▶ TASK
Please copy every line from the following entries in which the word "lines" appears.
*** Opening DATASET ENTRIES ***
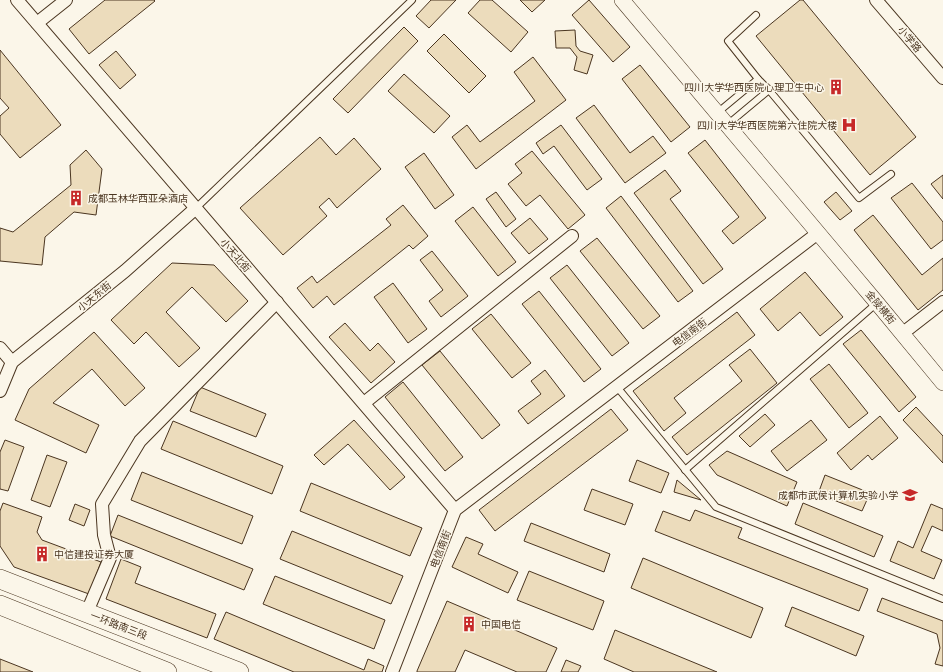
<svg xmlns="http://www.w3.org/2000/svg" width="943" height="672" viewBox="0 0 943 672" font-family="Lato,'Noto Sans SC',sans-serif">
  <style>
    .building { fill: #ecdcbc; stroke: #4a3520 }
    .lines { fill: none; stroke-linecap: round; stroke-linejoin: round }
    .service-casing { stroke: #4a3520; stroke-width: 8 }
    .minor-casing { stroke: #4a3520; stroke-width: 14 }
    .tertiary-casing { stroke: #4a3520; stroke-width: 16 }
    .primary-casing { stroke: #4a3520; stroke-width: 20 }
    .service { stroke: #fbf6e9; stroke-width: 6 }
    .minor { stroke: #fbf6e9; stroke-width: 12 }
    .tertiary { stroke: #fbf6e9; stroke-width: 15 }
    .primary { stroke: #fbf6e9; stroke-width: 19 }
    .labels { text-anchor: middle; stroke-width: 3; stroke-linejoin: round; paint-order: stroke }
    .street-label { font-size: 10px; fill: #4a3520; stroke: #fbf6e9 }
    .poi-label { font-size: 10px; fill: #4a3520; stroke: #fbf6e9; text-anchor: end }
  </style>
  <rect width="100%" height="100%" fill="#fbf6e9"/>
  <g class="building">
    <path d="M105 0H154L155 1 89 54 69 29Z"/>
    <path d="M431 0H456L429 28 416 16Z"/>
    <path d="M480 0H492L528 32 511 52 468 13Z"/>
    <path d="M520 0H545L532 12Z"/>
    <path d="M589 0 630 47 613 62 572 15Z"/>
    <path d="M800 0H803L916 137 870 175 756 36Z"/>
    <path d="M404 27 418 41 348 113 333 99Z"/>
    <path d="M575 30 576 46 580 51 593 55 587 74 574 70 577 57 570 48H556L555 31Z"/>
    <path d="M444 34 486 76 469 93 427 51Z"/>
    <path d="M0 50 61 125 20 158 0 134V116L9 108 0 98Z"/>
    <path d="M116 51 136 75 120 89 99 65Z"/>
    <path d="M533 57 566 100 476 169 452 137 467 125 480 142 535 101 514 72Z"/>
    <path d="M640 65 690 127 671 142 622 79Z"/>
    <path d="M404 74 450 116 434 133 388 91Z"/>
    <path d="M594 105 630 153 653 136 666 153 625 183 576 118Z"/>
    <path d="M561 125 602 179 587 190 554 146 543 154 536 143Z"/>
    <path d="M320 137 336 155 354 138 381 169 337 208 329 198 319 207 327 216 283 255 240 208Z"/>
    <path d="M705 140 766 218 733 244 722 231 739 217 688 153Z"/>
    <path d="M86 150 102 169 96 215 74 212 45 237 42 265 0 261V228L13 232 71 185 70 165Z"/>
    <path d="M532 151 585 215 568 229 540 195 526 206 508 184 522 173 515 164Z"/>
    <path d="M424 153 454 195 435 209 405 167Z"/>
    <path d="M665 170 681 191 670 199 723 269 703 284 634 193Z"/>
    <path d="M943 175V199L931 184Z"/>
    <path d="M912 183 943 222V240L931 249 891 198Z"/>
    <path d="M496 192 516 219 506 227 486 199Z"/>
    <path d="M836 192 852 211 840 220 824 202Z"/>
    <path d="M621 196 693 291 678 302 606 208Z"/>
    <path d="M403 205 428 236 413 249 409 245 334 305 327 296 313 308 297 288 312 276 317 283 391 225 386 219Z"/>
    <path d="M473 207 516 262 498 276 455 221Z"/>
    <path d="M873 215 922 275 943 258V290L918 310 854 230Z"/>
    <path d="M530 218 548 239 529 254 511 233Z"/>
    <path d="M597 238 660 316 643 329 580 251Z"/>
    <path d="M432 251 468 296 441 317 429 301 443 290 420 260Z"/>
    <path d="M172 263 214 265 248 301 226 322 192 287 166 312 200 348 179 367 146 332 134 344 111 320Z"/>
    <path d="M567 265 629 343 612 356 550 278Z"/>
    <path d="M805 272 843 317 820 336 800 312 778 331 760 309Z"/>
    <path d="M393 283 427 329 408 343 374 297Z"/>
    <path d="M539 291 601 369 584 382 522 304Z"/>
    <path d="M737 312 755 335 674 398 686 413 664 431 633 391Z"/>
    <path d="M491 314 531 363 512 378 472 329Z"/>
    <path d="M345 323 370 351 378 343 395 362 371 383 329 337Z"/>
    <path d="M861 330 916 397 899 412 843 344Z"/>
    <path d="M94 332 145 388 125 406 92 369 53 403 99 425 86 453 15 420 29 389Z"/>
    <path d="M750 349 777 383 687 455 672 437 742 381 729 365Z"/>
    <path d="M440 351 500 425 482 439 422 365Z"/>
    <path d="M829 364 868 413 849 428 810 379Z"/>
    <path d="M545 370 565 396 528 424 518 411 541 394 531 381Z"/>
    <path d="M403 382 463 457 445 471 385 397Z"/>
    <path d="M200 387 266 414 256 437 190 411Z"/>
    <path d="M916 407 943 436V463L903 420Z"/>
    <path d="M611 409 628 430 495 531 479 510Z"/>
    <path d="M765 414 775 425 750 447 739 436Z"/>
    <path d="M880 416 898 438 872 460 868 455 851 470 837 453Z"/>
    <path d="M354 420 405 477 390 490 348 444 324 465 314 455Z"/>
    <path d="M811 420 827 440 787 471 771 451Z"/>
    <path d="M173 421 283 466 272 494 161 449Z"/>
    <path d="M5 440 24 447 8 491 0 489V452Z"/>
    <path d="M727 451 797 482 787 506 717 475 709 465Z"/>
    <path d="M47 455 67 462 50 507 31 500Z"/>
    <path d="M637 460 669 473 661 493 629 481Z"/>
    <path d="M142 472 253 516 242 544 131 500Z"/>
    <path d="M825 475 870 493 862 511 818 494Z"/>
    <path d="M677 480 701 500 674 492Z"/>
    <path d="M311 483 422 528 410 556 300 511Z"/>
    <path d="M592 489 633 504 625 525 584 510Z"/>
    <path d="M3 503 42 517 37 532 42 540 101 562 89 594 14 567 0 546V511Z"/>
    <path d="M803 503 883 536 874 557 795 524Z"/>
    <path d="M75 504 90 510 84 526 69 520Z"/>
    <path d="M931 504 943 509V531L932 526 921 551 942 560 934 579 890 561 898 541 913 548Z"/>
    <path d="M695 510 742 528 738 538 868 589 859 611 655 531 663 511 690 521Z"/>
    <path d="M118 515 253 569 244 590 110 536Z"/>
    <path d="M531 523 610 554 604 572 524 541Z"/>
    <path d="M292 531 403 576 391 604 280 559Z"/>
    <path d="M466 537 483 544 478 554 518 572 508 593 452 567Z"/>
    <path d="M643 558 763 608 751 638 631 588Z"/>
    <path d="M121 559 141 567 135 583 216 614 207 638 106 599Z"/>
    <path d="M529 571 604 601 593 630 517 600Z"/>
    <path d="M275 576 385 620 374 649 263 604Z"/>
    <path d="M882 598 943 621V666L935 664 940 648 937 634 877 611Z"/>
    <path d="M447 601 557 648 546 672H517L465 650 455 672H417V671Z"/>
    <path d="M792 607 864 636 856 656 785 626Z"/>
    <path d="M226 612 364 670 368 659 384 666 382 672H294L214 639Z"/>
    <path d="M615 630 717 672H634L604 659Z"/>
    <path d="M0 659 33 672H0Z"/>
    <path d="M566 660 581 666 578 672H561Z"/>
  </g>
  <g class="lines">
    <g class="service-casing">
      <g id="service">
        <path d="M758 79 769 90"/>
        <path d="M717 113 758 79 728 41 756 15"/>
        <path d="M727 125 769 90 859 198 891 174"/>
        <path d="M196 208 412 0"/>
        <path d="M617 387 716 507 943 599"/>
        <path d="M685 470 877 303"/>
      </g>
    </g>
    <g class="minor-casing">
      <g id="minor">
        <path d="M17 0 455 510"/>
        <path d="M876 0 943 78"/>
        <path d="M37 23 66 0"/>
        <path d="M903 333 943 302"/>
        <path d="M0 348 12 362"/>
        <path d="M0 391 12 362 125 271 196 208"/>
        <path d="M364 403 572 236"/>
        <path d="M87 612 110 558 104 535 102 504 140 441 277 302"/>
        <path d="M392 672 455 510 818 233"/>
      </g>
    </g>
    <g class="tertiary-casing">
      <path id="tertiary" d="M622 0 877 303 943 383"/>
    </g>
    <g class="primary-casing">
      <g id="primary">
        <path d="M0 579 239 672"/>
        <path d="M0 605 167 672"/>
      </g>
    </g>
    <use href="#service" class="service"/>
    <use href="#minor" class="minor"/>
    <use href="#tertiary" class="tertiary"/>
    <use href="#primary" class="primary"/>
  </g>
  <defs>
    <g id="building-bare" transform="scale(1.2)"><path d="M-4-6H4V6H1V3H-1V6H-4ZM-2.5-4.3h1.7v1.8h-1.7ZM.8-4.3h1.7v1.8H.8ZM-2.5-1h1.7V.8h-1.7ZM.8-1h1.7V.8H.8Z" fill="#c62828" stroke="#fbf6e9" stroke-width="2.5" paint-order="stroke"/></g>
    <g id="hospital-bare" transform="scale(1.2)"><path d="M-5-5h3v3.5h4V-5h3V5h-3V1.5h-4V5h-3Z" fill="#c62828" stroke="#fbf6e9" stroke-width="2.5" paint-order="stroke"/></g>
    <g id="school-bare" transform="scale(1.2)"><path d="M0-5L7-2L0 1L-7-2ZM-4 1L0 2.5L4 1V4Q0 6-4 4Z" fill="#c62828" stroke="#fbf6e9" stroke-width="2.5" paint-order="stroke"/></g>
  </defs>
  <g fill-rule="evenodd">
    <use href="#building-bare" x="836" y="87"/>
    <use href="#hospital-bare" x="849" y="125"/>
    <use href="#building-bare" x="76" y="198"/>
    <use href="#school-bare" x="910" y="495"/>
    <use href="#building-bare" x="42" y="554"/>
    <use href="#building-bare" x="469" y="624"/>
  </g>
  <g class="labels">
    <g class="street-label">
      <text transform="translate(910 39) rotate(50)" y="4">小学路</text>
      <text transform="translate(236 255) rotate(49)" y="4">小天北街</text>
      <text transform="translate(94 296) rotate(-39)" y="4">小天东街</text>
      <text transform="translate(881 307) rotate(50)" y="4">金陵横街</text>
      <text transform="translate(689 332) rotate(-37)" y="4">电信南街</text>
      <text transform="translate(440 549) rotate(-69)" y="4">电信南街</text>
      <text transform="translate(119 625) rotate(21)" y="4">一环路南三段</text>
    </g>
    <g class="poi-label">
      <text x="824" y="91">四川大学华西医院心理卫生中心</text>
      <text x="837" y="129">四川大学华西医院第六住院大楼</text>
      <text x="88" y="202" text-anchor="start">成都玉林华西亚朵酒店</text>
      <text x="898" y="499">成都市武侯计算机实验小学</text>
      <text x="54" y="558" text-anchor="start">中信建投证券大厦</text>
      <text x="481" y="628" text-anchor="start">中国电信</text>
    </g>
  </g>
</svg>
*** Closing DATASET ENTRIES ***
▶ TASK RESULT
    .lines { fill: none; stroke-linecap: round; stroke-linejoin: round }
  <g class="lines">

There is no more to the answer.